** Exercise details **
Copy out every line in the records below, keeping each one word for word.

[Lines of data]
--- START ---
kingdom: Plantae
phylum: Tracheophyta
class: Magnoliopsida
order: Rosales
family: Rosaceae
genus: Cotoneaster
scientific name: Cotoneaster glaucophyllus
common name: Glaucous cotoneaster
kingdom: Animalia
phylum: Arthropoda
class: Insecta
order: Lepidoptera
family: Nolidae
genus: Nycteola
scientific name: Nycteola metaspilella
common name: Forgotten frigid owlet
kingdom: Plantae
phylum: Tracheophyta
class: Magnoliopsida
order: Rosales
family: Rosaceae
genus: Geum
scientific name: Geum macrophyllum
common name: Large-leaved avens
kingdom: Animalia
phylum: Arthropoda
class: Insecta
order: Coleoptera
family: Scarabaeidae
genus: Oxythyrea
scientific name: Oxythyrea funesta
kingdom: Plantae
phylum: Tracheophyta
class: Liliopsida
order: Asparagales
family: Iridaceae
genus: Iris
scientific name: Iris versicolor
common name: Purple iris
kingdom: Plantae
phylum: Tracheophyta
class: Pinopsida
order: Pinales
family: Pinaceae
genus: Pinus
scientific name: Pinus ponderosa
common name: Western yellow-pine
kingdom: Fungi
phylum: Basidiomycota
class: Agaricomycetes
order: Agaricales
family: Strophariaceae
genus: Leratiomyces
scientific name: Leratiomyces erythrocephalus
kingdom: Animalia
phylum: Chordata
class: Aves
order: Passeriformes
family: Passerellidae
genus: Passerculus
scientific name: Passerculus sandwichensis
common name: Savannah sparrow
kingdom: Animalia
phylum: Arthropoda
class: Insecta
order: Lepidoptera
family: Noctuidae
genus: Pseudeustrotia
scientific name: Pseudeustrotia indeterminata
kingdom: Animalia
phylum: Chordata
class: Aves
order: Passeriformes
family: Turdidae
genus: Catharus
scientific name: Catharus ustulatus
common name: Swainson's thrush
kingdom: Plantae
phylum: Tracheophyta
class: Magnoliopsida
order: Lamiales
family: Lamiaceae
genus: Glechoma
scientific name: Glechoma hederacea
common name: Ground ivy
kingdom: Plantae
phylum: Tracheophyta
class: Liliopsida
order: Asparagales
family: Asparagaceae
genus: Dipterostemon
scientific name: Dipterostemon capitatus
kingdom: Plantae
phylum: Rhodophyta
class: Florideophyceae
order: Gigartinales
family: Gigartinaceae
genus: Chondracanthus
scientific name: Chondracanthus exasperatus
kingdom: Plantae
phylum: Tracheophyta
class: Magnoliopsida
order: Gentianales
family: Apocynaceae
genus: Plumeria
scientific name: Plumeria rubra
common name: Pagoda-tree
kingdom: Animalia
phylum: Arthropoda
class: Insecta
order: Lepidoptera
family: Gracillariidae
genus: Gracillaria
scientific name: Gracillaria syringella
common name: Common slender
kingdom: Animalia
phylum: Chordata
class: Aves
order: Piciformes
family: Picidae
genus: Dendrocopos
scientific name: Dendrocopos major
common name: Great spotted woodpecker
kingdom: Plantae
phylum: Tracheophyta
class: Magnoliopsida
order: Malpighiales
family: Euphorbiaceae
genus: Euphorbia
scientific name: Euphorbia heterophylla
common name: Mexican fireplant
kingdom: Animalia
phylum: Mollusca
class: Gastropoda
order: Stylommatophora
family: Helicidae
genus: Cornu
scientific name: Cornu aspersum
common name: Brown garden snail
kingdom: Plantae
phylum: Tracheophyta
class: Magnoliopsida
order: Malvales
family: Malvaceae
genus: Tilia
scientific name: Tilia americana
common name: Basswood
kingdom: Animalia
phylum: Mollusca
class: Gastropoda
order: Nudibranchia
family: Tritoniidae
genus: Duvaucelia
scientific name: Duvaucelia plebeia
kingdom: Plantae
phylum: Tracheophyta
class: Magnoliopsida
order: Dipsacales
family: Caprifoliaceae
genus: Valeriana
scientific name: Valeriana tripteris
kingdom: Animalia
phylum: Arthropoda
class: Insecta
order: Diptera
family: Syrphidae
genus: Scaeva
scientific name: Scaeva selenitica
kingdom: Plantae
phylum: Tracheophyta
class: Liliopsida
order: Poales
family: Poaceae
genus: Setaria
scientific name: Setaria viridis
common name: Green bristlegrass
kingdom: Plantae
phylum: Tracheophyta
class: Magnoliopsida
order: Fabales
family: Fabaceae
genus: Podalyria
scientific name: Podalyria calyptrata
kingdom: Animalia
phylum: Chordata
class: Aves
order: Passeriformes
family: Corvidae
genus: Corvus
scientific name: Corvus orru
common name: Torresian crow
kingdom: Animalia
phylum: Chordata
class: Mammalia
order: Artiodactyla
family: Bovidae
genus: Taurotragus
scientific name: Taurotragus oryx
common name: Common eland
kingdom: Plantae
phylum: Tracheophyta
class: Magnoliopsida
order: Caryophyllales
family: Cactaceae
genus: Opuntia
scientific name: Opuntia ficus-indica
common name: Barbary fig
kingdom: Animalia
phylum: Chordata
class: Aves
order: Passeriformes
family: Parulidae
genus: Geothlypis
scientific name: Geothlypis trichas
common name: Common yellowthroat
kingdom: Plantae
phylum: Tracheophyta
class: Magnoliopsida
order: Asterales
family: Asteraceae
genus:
--- END ---
** Result for this exercise **
kingdom: Plantae
phylum: Tracheophyta
class: Magnoliopsida
order: Rosales
family: Rosaceae
genus: Cotoneaster
scientific name: Cotoneaster glaucophyllus
common name: Glaucous cotoneaster
kingdom: Animalia
phylum: Arthropoda
class: Insecta
order: Lepidoptera
family: Nolidae
genus: Nycteola
scientific name: Nycteola metaspilella
common name: Forgotten frigid owlet
kingdom: Plantae
phylum: Tracheophyta
class: Magnoliopsida
order: Rosales
family: Rosaceae
genus: Geum
scientific name: Geum macrophyllum
common name: Large-leaved avens
kingdom: Animalia
phylum: Arthropoda
class: Insecta
order: Coleoptera
family: Scarabaeidae
genus: Oxythyrea
scientific name: Oxythyrea funesta
kingdom: Plantae
phylum: Tracheophyta
class: Liliopsida
order: Asparagales
family: Iridaceae
genus: Iris
scientific name: Iris versicolor
common name: Purple iris
kingdom: Plantae
phylum: Tracheophyta
class: Pinopsida
order: Pinales
family: Pinaceae
genus: Pinus
scientific name: Pinus ponderosa
common name: Western yellow-pine
kingdom: Fungi
phylum: Basidiomycota
class: Agaricomycetes
order: Agaricales
family: Strophariaceae
genus: Leratiomyces
scientific name: Leratiomyces erythrocephalus
kingdom: Animalia
phylum: Chordata
class: Aves
order: Passeriformes
family: Passerellidae
genus: Passerculus
scientific name: Passerculus sandwichensis
common name: Savannah sparrow
kingdom: Animalia
phylum: Arthropoda
class: Insecta
order: Lepidoptera
family: Noctuidae
genus: Pseudeustrotia
scientific name: Pseudeustrotia indeterminata
kingdom: Animalia
phylum: Chordata
class: Aves
order: Passeriformes
family: Turdidae
genus: Catharus
scientific name: Catharus ustulatus
common name: Swainson's thrush
kingdom: Plantae
phylum: Tracheophyta
class: Magnoliopsida
order: Lamiales
family: Lamiaceae
genus: Glechoma
scientific name: Glechoma hederacea
common name: Ground ivy
kingdom: Plantae
phylum: Tracheophyta
class: Liliopsida
order: Asparagales
family: Asparagaceae
genus: Dipterostemon
scientific name: Dipterostemon capitatus
kingdom: Plantae
phylum: Rhodophyta
class: Florideophyceae
order: Gigartinales
family: Gigartinaceae
genus: Chondracanthus
scientific name: Chondracanthus exasperatus
kingdom: Plantae
phylum: Tracheophyta
class: Magnoliopsida
order: Gentianales
family: Apocynaceae
genus: Plumeria
scientific name: Plumeria rubra
common name: Pagoda-tree
kingdom: Animalia
phylum: Arthropoda
class: Insecta
order: Lepidoptera
family: Gracillariidae
genus: Gracillaria
scientific name: Gracillaria syringella
common name: Common slender
kingdom: Animalia
phylum: Chordata
class: Aves
order: Piciformes
family: Picidae
genus: Dendrocopos
scientific name: Dendrocopos major
common name: Great spotted woodpecker
kingdom: Plantae
phylum: Tracheophyta
class: Magnoliopsida
order: Malpighiales
family: Euphorbiaceae
genus: Euphorbia
scientific name: Euphorbia heterophylla
common name: Mexican fireplant
kingdom: Animalia
phylum: Mollusca
class: Gastropoda
order: Stylommatophora
family: Helicidae
genus: Cornu
scientific name: Cornu aspersum
common name: Brown garden snail
kingdom: Plantae
phylum: Tracheophyta
class: Magnoliopsida
order: Malvales
family: Malvaceae
genus: Tilia
scientific name: Tilia americana
common name: Basswood
kingdom: Animalia
phylum: Mollusca
class: Gastropoda
order: Nudibranchia
family: Tritoniidae
genus: Duvaucelia
scientific name: Duvaucelia plebeia
kingdom: Plantae
phylum: Tracheophyta
class: Magnoliopsida
order: Dipsacales
family: Caprifoliaceae
genus: Valeriana
scientific name: Valeriana tripteris
kingdom: Animalia
phylum: Arthropoda
class: Insecta
order: Diptera
family: Syrphidae
genus: Scaeva
scientific name: Scaeva selenitica
kingdom: Plantae
phylum: Tracheophyta
class: Liliopsida
order: Poales
family: Poaceae
genus: Setaria
scientific name: Setaria viridis
common name: Green bristlegrass
kingdom: Plantae
phylum: Tracheophyta
class: Magnoliopsida
order: Fabales
family: Fabaceae
genus: Podalyria
scientific name: Podalyria calyptrata
kingdom: Animalia
phylum: Chordata
class: Aves
order: Passeriformes
family: Corvidae
genus: Corvus
scientific name: Corvus orru
common name: Torresian crow
kingdom: Animalia
phylum: Chordata
class: Mammalia
order: Artiodactyla
family: Bovidae
genus: Taurotragus
scientific name: Taurotragus oryx
common name: Common eland
kingdom: Plantae
phylum: Tracheophyta
class: Magnoliopsida
order: Caryophyllales
family: Cactaceae
genus: Opuntia
scientific name: Opuntia ficus-indica
common name: Barbary fig
kingdom: Animalia
phylum: Chordata
class: Aves
order: Passeriformes
family: Parulidae
genus: Geothlypis
scientific name: Geothlypis trichas
common name: Common yellowthroat
kingdom: Plantae
phylum: Tracheophyta
class: Magnoliopsida
order: Asterales
family: Asteraceae
genus:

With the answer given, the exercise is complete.